Millet is a small grain native to Africa and Asia. It’s similar to rice and corn in terms of appearance, but it tastes much sweeter. Millet is a gluten-free grain, and it’s also a complete protein source, meaning it contains all nine essential amino acids needed by the human body.

Some key advantages of millet include:

  • Providing energy: Millet is a highly nutritious food source that provides energy without causing spikes in blood sugar. This is due to it’s high protein and complex carbohydrate mis, which are a slow and sustained source of energy. By releasing glucose into the bloodstream slowly, it helps maintain stable blood sugar levels, helping to prevent big spikes and dips
  • Supporting bone health: Millet is also a good source of calcium, phosphorus, iron, zinc, and vitamin B6. All of these elements support bone health, keeping bones strong and healthy

4. Sorghum

One of the less known alkaline-producing grains is Sorghum, which is used to create sorghum syrup, a sweet syrup similar to honey. It can also be boiled or steamed and eaten whole.

Sorghum is a type of grass that’s grown primarily in tropical regions. It’s been cultivated for thousands of years, and it was even one of the first crops domesticated by humans.

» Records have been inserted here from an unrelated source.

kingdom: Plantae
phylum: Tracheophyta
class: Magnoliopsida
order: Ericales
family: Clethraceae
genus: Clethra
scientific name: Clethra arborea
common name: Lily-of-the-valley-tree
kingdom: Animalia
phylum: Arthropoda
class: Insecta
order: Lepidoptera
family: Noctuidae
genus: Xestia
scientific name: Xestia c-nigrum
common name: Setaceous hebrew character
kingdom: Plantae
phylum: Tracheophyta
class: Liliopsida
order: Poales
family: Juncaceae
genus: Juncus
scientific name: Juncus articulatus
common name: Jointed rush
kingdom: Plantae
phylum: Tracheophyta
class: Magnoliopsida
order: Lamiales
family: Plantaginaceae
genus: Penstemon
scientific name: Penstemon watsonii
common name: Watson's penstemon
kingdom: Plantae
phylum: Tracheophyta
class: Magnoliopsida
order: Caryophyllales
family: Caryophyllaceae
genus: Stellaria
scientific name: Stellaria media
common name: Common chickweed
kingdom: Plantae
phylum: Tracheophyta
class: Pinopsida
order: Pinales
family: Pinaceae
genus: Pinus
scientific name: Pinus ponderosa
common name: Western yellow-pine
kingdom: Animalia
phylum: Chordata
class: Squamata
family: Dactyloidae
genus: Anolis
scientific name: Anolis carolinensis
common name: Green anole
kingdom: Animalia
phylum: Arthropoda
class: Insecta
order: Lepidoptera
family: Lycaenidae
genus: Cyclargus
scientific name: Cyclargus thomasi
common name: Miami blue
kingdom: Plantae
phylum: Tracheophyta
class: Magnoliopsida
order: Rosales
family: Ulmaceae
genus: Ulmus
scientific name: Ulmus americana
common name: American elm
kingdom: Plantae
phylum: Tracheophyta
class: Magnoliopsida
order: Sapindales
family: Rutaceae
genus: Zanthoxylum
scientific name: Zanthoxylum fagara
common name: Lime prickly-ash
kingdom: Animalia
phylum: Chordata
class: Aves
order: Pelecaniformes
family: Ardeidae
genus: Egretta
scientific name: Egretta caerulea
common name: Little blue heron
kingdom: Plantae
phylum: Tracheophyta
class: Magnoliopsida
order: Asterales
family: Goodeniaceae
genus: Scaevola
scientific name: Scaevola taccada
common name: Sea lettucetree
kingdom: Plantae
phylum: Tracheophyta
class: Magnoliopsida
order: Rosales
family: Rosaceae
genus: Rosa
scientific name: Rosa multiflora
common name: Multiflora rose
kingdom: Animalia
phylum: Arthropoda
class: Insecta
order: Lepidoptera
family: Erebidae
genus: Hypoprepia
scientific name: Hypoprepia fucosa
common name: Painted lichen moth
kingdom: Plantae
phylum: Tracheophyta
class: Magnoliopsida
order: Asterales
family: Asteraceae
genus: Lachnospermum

Sorghum is a gluten-free plant, and it’s also rich in minerals like calcium, iron, and zinc.

Some key health benefits include:

  • Improving digestion: Sorghum helps improve digestion because it contains enzymes that break down carbohydrates into simple sugars
  • Promoting weight loss: Sorghum may help promote weight loss because it contains less than half the amount of carbs found in most grains

5. Buckwheat

Does Buckwheat Give You Bloating?
Whole buckwheat (which is black in color) is often ground into buckwheat flour, which you can substitute up to 25% of a baked goods recipe with buckwheat flour and it will make it lighter while adding extra nutrients. Buckwheat groats (which are pictured here) are tan/green in color and can be cooked to make a hot cereal.

Buckwheat is actually not a true wheat at all, but rather a fruit seed related to rhubarb. However, it’s commonly referred to as “buckwheat” due to its resemblance to the cereal grain.

Buckwheat is a gluten-free grain, and it’s packed with antioxidants and other nutrients and is a good source of manganese, copper, magnesium, phosphorous, potassium, and vitamins A, C, E, and K.

Unlike the grains listed above, Buckwheat is actually considered an acid-forming food, not an alkaline-forming one. Its metabolic effect in the body results in an acid-forming residue.

Remember, the alkaline or acidic nature of a food is determined by the pH level of its ash after digestion. Acid-forming foods are those that leave an acidic residue when metabolized, potentially contributing to a slightly lower pH in the body. On the other hand, alkaline-forming foods leave an alkaline residue after digestion, which could help balance the body’s pH levels.

What are the benefits of alkaline grains?

Alkaline grains are an excellent way to increase your intake of alkalizing minerals. These minerals promote overall wellness and keep you feeling energized. They’re especially beneficial if you have a hard time getting enough sleep or feel sluggish during the day.

The old saying, you are what you eat, is true. I tell my kids all the time that their energy levels, how well they sleep, how often they use the restroom, and their overall well-being is directly related to the foods they eat. Unfortunately, most of us either grew up with no food education or (if you’re like me) had the now-outdated food pyramid telling you what to eat.

Our bodies are amazing and while certain foods may have an acidic or alkaline effect on the body, the body’s internal pH is tightly regulated by various physiological mechanisms, and the overall impact of specific foods on pH is relatively minimal.

Be aware of alkaline and acidic foods, specifically whole grains, but stay focused more on eating real, unprocessed food, as that will make the biggest difference!